TW3 Late


The late season humming birds are in full flight. According to most bird books the vast majority of humming birds I feed on a regular basis are only flying through on a long migration. And some bird books maintain that New Mexico is not their major flyway but Arizona. I think that has been wrong for a decade but never more wrong than this year when the Arizona fires pushed them west.

Now, whether it is two species or twenty, is when they head south. I will be filling up my quart feeder at least once a day until almost as suddenly as they came they are gone.

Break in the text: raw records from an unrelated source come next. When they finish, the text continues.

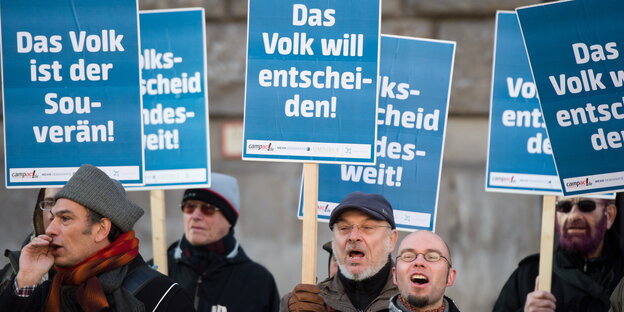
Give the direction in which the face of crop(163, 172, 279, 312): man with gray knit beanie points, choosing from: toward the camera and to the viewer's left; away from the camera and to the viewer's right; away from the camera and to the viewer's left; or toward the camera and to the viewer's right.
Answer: toward the camera and to the viewer's left

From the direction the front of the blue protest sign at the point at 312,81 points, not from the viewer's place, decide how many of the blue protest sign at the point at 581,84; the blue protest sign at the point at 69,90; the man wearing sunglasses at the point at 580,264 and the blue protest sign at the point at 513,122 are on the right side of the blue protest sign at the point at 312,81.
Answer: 1

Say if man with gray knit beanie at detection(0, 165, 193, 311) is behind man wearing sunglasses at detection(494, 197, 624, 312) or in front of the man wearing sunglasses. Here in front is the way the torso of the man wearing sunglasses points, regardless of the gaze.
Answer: in front

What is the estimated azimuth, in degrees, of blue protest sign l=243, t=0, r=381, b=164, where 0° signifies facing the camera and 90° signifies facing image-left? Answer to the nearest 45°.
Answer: approximately 0°

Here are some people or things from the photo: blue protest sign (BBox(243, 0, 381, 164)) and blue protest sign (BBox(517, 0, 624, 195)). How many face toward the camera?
2
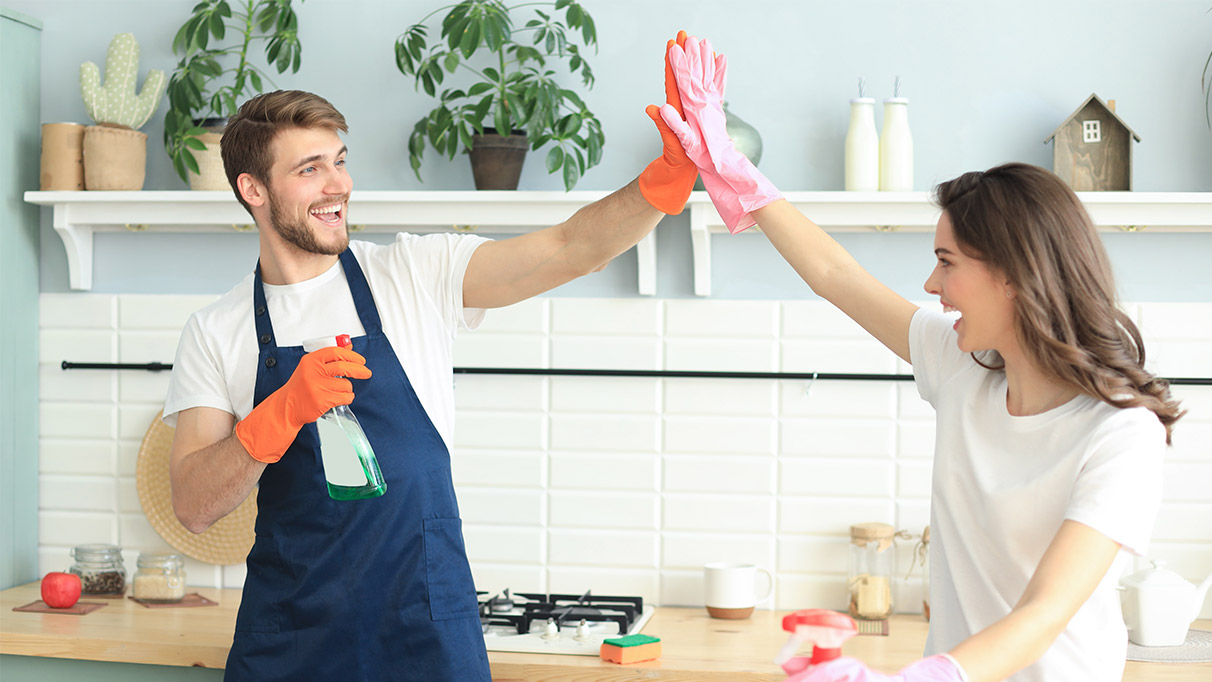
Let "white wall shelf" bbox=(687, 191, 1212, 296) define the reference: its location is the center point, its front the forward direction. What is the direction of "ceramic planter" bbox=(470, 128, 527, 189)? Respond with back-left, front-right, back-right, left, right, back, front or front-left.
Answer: right

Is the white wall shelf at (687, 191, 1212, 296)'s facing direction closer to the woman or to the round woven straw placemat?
the woman

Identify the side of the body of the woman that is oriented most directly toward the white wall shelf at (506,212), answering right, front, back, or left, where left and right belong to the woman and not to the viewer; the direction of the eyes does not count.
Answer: right

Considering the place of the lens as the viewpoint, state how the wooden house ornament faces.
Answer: facing the viewer

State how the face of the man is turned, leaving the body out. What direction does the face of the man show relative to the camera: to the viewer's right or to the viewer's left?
to the viewer's right

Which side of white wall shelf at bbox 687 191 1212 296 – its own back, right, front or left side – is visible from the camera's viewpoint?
front

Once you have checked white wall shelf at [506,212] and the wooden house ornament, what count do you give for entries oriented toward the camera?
2

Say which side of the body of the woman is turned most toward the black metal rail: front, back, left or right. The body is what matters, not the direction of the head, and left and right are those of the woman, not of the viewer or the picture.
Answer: right

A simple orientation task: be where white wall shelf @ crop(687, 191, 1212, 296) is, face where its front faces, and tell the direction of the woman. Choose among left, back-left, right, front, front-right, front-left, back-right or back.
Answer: front

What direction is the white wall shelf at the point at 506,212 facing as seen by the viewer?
toward the camera

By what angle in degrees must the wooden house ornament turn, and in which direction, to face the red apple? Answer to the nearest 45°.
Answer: approximately 90° to its right

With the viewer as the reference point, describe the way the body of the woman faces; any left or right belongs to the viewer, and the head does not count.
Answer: facing the viewer and to the left of the viewer

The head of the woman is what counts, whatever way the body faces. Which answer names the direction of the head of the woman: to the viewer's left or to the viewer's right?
to the viewer's left
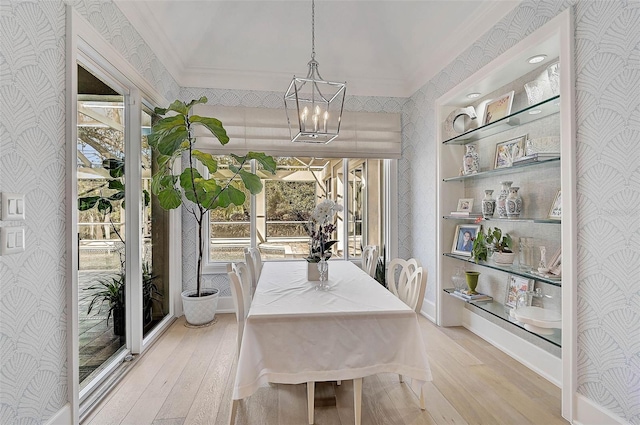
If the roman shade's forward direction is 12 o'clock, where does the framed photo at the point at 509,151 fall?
The framed photo is roughly at 10 o'clock from the roman shade.

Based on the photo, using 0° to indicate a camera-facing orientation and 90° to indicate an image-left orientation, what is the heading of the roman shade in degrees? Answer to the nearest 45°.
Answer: approximately 0°

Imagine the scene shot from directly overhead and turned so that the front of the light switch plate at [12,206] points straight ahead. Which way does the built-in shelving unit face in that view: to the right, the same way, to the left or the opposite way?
the opposite way

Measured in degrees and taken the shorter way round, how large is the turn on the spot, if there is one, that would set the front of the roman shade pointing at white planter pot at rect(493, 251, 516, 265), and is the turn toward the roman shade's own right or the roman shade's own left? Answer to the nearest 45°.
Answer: approximately 45° to the roman shade's own left

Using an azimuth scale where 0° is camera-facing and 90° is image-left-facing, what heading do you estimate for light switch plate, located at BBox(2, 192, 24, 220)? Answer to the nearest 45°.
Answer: approximately 315°

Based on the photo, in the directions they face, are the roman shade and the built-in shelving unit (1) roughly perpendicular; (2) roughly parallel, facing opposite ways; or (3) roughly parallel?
roughly perpendicular

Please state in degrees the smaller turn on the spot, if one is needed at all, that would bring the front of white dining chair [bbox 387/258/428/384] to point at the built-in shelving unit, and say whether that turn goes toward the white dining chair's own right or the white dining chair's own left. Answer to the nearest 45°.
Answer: approximately 180°
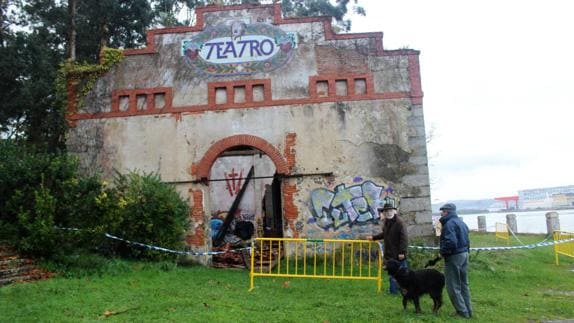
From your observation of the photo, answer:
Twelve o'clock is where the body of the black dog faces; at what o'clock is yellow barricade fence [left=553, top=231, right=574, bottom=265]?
The yellow barricade fence is roughly at 4 o'clock from the black dog.

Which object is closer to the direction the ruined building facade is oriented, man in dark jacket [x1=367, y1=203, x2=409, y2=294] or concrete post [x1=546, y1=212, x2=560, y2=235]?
the man in dark jacket

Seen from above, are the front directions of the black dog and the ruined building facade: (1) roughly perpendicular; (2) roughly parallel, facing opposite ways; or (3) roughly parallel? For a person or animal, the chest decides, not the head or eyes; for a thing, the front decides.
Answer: roughly perpendicular

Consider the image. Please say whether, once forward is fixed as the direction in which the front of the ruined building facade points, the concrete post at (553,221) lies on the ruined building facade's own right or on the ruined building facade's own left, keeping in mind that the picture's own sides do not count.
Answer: on the ruined building facade's own left

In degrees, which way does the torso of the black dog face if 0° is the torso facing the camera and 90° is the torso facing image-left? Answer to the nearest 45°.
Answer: approximately 90°

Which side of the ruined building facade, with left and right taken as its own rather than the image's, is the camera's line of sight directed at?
front

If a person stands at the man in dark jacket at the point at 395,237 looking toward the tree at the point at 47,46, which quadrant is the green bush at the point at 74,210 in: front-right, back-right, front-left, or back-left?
front-left

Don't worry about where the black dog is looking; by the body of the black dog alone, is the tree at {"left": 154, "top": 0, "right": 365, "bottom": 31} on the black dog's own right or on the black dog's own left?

The cliff swallows are gone. Again as suddenly as they came. They hatched out a brood and got them all flying and for about a week hung around on insect catching lessons or some such. I got to watch them with their just above the ground aerial antics and then silence. I remember my dad and his love for Purple Martins. They always arrived to set up house keeping in the elaborate Martin houses he built on my mother's birthday - March 29th. And they left the houses for the trees with the new crop about the 1st of August. On Dad's birthday, August 15th, they left every year but the year he died. I can remember them in the trees outside his ICU room for a week beyond that. Until the day he flew away with them.

People laugh at me when I declare a day in early to mid-August as the first day of fall, but the wind does change. And not merely direction but feel and smell. The birds must sense it too because it seems to be a signal to hit the road. Soon all the summer birds will be gone and I will be left with the "natives" which every year seem more varied. We even get Bald Eagles and Golden Eagles all year long now. Once most species of hawks were migratory but now I am as like to see a Red Tail in December as in June. Ravens and Magpies are always around. And I feed any number of little birds which yearly seems to grow in number - Pine Siskins, Juncos, Chickadees.

There has been a lot of talk this last week about how strange the weather has gotten globally. Those that have scoffed at global warming theories have been rather quiet. I really didn't need Al Gore or teams of scientists to tell me the times they are a changing. I saw it in the birds that stop by to say hi. And those that stay. And those that have moved in where once they were just occasional.

So as the list of things to do before snow flies grows I find myself spending more time with my transitory friends and camera. I guess in someways I am more the grasshopper than the ant.